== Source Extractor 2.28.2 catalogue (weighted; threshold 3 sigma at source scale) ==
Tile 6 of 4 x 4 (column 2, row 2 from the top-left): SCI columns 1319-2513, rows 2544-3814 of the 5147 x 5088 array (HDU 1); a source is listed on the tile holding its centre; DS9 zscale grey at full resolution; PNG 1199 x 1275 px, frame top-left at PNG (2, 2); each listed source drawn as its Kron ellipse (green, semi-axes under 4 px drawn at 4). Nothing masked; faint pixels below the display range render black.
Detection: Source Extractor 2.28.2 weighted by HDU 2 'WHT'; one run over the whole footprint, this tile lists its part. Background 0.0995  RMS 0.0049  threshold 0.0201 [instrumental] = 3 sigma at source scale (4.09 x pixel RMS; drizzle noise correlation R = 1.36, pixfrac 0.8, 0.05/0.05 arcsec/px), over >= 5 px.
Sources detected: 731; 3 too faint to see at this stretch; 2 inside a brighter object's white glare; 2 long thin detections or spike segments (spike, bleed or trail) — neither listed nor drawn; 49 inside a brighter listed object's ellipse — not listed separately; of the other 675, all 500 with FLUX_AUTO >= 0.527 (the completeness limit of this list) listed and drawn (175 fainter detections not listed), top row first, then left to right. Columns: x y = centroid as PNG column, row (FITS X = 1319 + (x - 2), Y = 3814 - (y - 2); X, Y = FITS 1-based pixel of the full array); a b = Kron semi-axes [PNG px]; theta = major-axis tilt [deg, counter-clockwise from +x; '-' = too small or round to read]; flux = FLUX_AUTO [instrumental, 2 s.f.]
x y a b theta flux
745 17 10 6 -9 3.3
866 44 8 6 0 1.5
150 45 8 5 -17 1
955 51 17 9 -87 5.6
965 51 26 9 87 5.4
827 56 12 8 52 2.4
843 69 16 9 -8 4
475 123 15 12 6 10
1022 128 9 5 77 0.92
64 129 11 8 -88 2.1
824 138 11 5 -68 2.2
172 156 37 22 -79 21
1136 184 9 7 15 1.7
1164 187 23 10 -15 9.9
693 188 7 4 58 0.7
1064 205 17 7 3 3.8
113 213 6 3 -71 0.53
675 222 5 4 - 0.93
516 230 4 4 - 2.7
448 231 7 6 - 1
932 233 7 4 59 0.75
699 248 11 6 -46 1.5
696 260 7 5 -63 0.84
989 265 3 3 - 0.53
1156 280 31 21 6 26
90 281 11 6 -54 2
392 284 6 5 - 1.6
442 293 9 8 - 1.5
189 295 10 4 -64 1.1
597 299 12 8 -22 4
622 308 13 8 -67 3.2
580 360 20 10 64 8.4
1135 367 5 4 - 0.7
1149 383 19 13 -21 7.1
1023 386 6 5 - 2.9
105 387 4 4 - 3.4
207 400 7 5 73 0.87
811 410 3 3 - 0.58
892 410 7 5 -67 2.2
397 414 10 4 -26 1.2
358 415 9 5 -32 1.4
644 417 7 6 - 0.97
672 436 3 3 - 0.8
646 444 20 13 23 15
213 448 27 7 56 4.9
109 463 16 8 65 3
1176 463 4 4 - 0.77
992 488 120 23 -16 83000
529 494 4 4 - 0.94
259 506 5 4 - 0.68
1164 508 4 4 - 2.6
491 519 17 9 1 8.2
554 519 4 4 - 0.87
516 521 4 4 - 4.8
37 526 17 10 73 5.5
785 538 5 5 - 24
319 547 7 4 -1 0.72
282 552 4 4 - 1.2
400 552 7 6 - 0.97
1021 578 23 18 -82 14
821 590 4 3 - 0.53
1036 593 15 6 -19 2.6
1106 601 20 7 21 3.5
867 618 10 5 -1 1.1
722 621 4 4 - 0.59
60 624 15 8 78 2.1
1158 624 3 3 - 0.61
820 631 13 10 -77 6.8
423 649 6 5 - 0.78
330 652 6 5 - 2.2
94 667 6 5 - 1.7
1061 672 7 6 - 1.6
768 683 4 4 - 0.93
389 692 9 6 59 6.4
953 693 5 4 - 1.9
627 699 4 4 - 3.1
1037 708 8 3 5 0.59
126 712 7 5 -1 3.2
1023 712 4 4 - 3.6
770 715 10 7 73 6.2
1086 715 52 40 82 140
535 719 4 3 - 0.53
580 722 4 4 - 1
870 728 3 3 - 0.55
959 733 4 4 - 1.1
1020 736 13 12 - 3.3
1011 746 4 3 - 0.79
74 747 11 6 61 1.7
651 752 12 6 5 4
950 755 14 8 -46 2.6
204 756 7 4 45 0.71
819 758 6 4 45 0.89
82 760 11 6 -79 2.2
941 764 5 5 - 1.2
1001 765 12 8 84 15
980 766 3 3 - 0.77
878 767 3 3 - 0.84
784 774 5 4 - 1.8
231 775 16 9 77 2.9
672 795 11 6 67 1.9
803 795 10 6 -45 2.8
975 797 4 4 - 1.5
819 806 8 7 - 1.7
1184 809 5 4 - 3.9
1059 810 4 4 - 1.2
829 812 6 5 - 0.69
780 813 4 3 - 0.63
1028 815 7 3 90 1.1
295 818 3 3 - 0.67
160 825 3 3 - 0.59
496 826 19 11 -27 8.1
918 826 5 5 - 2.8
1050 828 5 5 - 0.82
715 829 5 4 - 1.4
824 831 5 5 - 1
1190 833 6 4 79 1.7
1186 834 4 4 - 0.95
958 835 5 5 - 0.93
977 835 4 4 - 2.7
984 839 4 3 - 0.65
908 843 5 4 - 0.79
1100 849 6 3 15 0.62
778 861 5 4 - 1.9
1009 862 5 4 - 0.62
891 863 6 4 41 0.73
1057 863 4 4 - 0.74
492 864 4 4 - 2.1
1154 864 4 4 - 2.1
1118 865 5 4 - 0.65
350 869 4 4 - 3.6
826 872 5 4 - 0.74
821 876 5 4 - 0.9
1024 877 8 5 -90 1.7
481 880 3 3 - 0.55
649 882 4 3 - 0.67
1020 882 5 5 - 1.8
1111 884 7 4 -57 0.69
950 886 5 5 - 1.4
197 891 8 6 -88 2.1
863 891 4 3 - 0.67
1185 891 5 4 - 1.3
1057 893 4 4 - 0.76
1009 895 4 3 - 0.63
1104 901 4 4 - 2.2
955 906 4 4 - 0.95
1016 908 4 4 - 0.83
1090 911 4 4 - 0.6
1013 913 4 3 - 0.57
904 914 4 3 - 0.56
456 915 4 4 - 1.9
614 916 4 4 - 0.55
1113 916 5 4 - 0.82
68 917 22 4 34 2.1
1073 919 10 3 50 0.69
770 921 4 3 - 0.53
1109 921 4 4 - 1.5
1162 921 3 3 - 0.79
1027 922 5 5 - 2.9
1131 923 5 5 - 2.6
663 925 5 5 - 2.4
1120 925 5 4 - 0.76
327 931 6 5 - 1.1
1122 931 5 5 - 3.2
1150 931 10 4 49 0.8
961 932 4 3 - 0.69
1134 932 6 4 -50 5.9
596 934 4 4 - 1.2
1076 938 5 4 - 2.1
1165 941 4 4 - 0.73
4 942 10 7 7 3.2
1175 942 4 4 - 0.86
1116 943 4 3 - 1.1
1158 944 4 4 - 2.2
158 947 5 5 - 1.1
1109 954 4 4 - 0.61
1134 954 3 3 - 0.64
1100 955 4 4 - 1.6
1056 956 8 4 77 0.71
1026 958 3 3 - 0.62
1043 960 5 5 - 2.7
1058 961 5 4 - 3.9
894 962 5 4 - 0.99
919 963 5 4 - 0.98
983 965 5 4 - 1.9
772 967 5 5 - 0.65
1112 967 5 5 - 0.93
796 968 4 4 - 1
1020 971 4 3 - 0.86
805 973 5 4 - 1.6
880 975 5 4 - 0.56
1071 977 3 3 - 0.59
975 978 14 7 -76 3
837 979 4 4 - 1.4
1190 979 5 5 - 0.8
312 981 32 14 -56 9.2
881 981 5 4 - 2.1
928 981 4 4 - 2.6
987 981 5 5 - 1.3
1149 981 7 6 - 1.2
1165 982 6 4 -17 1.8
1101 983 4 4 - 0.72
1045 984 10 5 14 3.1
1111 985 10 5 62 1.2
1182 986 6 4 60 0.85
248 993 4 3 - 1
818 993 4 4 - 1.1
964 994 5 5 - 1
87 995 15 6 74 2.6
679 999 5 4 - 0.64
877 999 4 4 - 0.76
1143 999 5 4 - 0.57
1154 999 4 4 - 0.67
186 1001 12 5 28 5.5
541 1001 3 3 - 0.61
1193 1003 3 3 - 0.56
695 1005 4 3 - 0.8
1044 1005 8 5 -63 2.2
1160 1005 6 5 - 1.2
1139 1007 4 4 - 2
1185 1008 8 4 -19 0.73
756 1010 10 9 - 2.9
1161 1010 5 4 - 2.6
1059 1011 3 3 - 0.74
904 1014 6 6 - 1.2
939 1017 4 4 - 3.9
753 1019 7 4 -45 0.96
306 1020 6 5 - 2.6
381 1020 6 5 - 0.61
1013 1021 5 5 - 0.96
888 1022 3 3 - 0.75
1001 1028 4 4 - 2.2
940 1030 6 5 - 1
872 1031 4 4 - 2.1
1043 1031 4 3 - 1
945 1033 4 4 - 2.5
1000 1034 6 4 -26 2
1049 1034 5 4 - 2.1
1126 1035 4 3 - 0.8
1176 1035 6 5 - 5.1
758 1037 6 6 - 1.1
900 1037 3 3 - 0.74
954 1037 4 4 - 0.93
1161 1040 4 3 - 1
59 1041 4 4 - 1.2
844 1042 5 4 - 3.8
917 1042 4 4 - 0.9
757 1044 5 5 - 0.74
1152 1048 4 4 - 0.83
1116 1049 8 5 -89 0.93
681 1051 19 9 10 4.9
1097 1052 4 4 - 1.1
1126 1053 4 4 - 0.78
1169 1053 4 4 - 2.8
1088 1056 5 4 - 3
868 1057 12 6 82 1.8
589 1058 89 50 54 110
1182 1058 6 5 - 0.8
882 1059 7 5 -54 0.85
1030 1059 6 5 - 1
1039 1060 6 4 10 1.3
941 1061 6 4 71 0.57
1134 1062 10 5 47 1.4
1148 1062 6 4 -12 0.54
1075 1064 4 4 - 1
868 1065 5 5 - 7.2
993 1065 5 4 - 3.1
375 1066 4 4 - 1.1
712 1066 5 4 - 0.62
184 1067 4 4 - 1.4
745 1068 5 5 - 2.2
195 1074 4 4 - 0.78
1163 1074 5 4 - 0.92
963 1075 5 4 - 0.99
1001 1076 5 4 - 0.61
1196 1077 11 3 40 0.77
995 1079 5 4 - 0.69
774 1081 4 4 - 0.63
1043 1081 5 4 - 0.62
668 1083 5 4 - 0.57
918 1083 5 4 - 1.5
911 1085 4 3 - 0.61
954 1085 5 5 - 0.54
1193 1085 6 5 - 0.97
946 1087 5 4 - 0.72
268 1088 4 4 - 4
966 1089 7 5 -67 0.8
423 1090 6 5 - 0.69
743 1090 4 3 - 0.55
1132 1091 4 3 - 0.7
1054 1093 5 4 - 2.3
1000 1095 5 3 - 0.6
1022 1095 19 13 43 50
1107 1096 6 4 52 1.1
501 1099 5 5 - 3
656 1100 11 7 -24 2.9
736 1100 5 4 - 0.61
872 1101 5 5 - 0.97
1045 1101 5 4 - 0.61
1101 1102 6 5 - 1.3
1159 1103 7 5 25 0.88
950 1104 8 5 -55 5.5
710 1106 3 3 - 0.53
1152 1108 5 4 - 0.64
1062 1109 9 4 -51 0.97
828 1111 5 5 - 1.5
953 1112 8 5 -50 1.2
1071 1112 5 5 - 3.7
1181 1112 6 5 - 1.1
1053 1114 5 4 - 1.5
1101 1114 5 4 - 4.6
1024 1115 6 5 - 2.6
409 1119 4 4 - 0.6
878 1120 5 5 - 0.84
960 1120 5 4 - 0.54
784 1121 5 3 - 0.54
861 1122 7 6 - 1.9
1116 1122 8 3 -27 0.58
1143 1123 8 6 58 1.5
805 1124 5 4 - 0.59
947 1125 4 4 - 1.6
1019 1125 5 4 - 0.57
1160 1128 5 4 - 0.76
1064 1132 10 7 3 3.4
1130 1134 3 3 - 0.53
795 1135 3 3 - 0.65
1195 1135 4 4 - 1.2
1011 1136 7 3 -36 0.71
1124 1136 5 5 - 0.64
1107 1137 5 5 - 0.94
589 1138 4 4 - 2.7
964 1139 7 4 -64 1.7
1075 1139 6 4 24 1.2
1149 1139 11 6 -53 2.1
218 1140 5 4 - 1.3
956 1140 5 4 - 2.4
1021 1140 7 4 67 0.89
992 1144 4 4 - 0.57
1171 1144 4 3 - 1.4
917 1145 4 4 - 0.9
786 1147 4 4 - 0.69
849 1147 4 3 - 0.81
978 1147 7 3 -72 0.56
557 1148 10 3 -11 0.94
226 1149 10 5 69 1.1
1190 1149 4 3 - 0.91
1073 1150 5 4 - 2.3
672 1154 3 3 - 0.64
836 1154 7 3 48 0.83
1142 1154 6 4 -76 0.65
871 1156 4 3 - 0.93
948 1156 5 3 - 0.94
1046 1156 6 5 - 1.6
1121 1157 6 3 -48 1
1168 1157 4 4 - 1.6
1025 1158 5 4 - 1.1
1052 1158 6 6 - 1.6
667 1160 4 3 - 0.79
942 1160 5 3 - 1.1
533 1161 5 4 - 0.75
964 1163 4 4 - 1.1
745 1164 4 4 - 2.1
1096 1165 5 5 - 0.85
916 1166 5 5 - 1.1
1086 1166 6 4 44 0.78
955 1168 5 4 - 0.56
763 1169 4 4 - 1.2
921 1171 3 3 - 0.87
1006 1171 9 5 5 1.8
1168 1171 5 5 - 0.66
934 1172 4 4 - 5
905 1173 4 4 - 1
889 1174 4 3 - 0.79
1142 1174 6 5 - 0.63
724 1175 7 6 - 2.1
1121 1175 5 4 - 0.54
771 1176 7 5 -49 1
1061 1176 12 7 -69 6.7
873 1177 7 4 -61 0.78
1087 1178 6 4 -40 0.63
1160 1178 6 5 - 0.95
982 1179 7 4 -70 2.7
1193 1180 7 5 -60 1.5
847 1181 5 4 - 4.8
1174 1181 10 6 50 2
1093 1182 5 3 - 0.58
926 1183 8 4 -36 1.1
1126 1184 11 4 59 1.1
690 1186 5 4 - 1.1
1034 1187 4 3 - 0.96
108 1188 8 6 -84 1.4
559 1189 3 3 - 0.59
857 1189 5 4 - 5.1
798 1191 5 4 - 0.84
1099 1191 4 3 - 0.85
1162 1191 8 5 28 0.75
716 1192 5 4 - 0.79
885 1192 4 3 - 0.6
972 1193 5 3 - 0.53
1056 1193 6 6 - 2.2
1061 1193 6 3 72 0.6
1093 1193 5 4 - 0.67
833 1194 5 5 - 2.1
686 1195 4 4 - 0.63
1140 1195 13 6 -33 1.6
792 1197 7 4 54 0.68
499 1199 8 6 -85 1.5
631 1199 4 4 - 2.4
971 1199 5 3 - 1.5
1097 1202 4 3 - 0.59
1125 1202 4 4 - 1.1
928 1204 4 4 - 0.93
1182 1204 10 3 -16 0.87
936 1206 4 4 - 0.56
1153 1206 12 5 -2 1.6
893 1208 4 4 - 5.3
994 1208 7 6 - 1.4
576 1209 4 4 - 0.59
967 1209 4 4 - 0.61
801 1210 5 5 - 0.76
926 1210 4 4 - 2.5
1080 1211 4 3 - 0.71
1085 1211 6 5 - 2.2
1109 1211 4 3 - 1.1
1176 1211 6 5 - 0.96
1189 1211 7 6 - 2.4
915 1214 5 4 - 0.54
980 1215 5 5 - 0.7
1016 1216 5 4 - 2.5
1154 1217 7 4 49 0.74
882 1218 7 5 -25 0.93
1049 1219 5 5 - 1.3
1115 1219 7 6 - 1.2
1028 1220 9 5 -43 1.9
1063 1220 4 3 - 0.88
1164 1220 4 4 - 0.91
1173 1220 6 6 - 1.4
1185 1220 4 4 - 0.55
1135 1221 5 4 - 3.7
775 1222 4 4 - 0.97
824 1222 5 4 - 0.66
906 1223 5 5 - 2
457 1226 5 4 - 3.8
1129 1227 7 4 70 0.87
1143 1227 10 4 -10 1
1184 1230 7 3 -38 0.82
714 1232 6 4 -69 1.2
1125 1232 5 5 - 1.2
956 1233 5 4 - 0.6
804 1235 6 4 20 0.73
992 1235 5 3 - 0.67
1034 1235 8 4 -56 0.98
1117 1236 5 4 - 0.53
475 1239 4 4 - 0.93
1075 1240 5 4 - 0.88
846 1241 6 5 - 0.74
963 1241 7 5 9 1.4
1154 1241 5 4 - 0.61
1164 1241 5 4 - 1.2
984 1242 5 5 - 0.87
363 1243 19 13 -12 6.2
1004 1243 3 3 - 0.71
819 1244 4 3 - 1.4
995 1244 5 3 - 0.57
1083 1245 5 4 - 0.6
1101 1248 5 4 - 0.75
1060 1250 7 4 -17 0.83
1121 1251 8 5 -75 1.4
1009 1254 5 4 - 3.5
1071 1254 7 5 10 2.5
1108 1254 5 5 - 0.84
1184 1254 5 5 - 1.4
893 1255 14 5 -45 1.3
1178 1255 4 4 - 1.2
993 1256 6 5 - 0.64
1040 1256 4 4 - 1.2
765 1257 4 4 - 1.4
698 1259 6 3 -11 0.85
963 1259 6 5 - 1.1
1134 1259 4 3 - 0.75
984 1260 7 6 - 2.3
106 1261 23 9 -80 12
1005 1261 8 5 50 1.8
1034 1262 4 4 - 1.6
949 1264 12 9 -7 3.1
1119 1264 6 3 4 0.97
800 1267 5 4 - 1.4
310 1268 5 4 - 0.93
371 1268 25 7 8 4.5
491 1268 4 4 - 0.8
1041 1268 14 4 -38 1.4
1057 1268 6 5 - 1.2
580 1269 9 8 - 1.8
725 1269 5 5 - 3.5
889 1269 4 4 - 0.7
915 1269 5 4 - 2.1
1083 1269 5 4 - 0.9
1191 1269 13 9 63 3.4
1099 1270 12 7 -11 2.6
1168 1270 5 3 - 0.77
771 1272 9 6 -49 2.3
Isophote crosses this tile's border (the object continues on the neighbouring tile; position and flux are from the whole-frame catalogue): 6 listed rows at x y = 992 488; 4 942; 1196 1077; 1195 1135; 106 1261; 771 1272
++++++++++++++++++++
Reproduce the listing verbatim from its first line through the line containing "Detection: Source Extractor", including both of those lines.

Exercise result:
== Source Extractor 2.28.2 catalogue (weighted; threshold 3 sigma at source scale) ==
Tile 6 of 4 x 4 (column 2, row 2 from the top-left): SCI columns 1319-2513, rows 2544-3814 of the 5147 x 5088 array (HDU 1); a source is listed on the tile holding its centre; DS9 zscale grey at full resolution; PNG 1199 x 1275 px, frame top-left at PNG (2, 2); each listed source drawn as its Kron ellipse (green, semi-axes under 4 px drawn at 4). Nothing masked; faint pixels below the display range render black.
Detection: Source Extractor 2.28.2 weighted by HDU 2 'WHT'; one run over the whole footprint, this tile lists its part. Background 0.0995  RMS 0.0049  threshold 0.0201 [instrumental] = 3 sigma at source scale (4.09 x pixel RMS; drizzle noise correlation R = 1.36, pixfrac 0.8, 0.05/0.05 arcsec/px), over >= 5 px.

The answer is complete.